7. Social Security will be severely stressed.
"Again, with millions of new eligible dependents, what will happen to the Social Security system that is already facing bankruptcy? If it does collapse, what will that mean for elderly people who must rely totally on that meager support?"
In these two arguments, Dobson is worried about same-sex partners obtaining their partners' health care coverage and social security survival benefits. Apparently, he's forgotten that married people tend to live longer, healthier lives than unmarried people, and thus spend more years contributing to their health plans and to the social security system before they start placing great demands on benefits and the entitlement system. And thanks Mr. Dobson, for the suggestion that people with HIV don't deserve health care coverage. You're quite the Christian.
8. Religious freedom will almost certainly be jeopardized.

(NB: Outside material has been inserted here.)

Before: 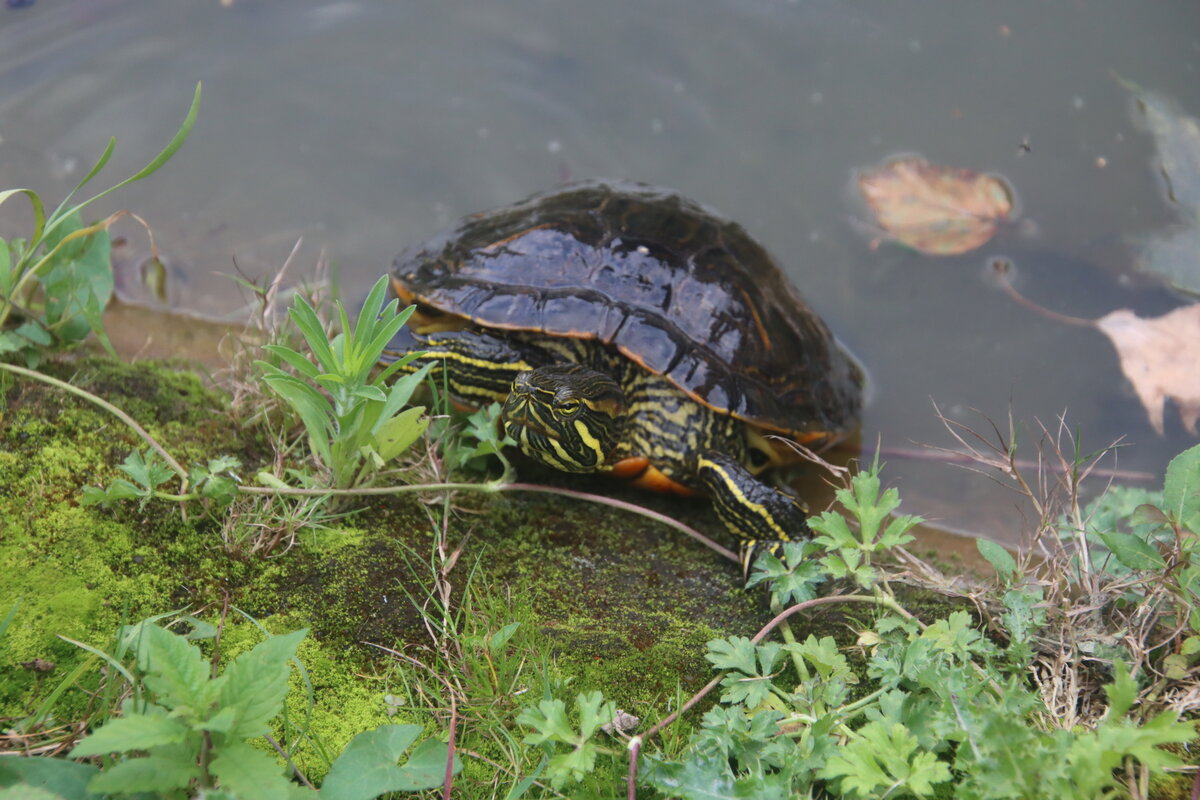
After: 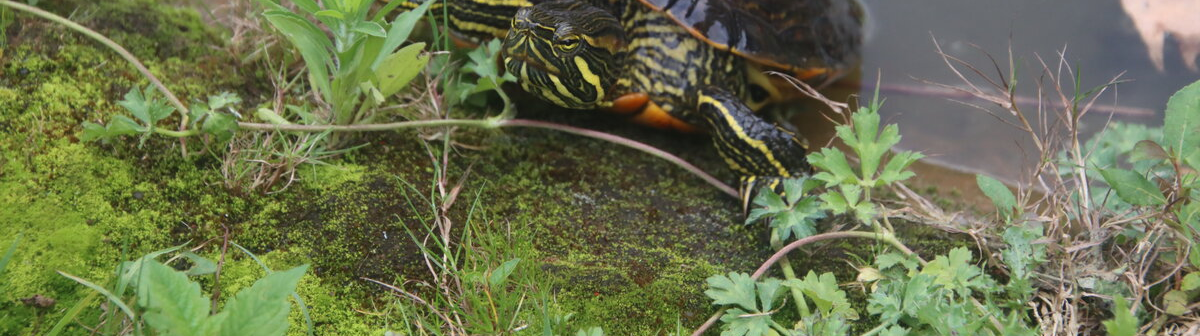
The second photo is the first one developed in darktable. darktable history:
tone equalizer: on, module defaults
crop: top 45.551%, bottom 12.262%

"Canada is leading the way on this revolutionary path...A man who owned a printing press in Canada was fined $3,400 for refusing to print stationary for a homosexual activist organization."
Canada's curtailment of free speech has gone too far, I agree with that. But to argue that the legalization of gay marriage will in the U.S. will lead to some total transformation of the First Amendment is just a lot of fear mongering. And as for his outrage over a Canadian company running into legal trouble over discrimination, I've got news for Dobson: that kind of discrimination is already illegal in the U.S. Has he ever heard of the Civil Rights Act? Maybe I'd better not ask that.
9. Other nations are watching our march toward homosexual marriage and will follow our lead.
"Marriage among homosexuals will spread throughout the world, just as pornography did after the Nixon Commission declared obscene material “beneficial” to mankind."
Time has already proven Dobson wrong on this one. Canada and Spain enacted gay marriage not long after Eleven Arguments was written, and the institution is doing just fine in both countries. As for equating the legalization of gay marriage with the legalization of pornography, do I really have to dignify that with a response?
10. The gospel of Jesus Christ will be severely curtailed.
Since Christ never condemned homosexuality or same-sex marriage, I'd say this argument is a non-starter.
11. The culture war will be over, and the world may soon become "as it was in the days of Noah" (Matthew 24:37).
The culture war will be over? Don't be silly! What about conservatives' hatred of immigrants? What about the ongoing battle to keep women from controlling their own bodies? To keep the sick from using marijuana? To destroy separation of church and state? To abolish all gun laws? To end public support for the arts?
Mr. Dobson, the culture war is just beginning. And I'll be fighting to make sure you lose.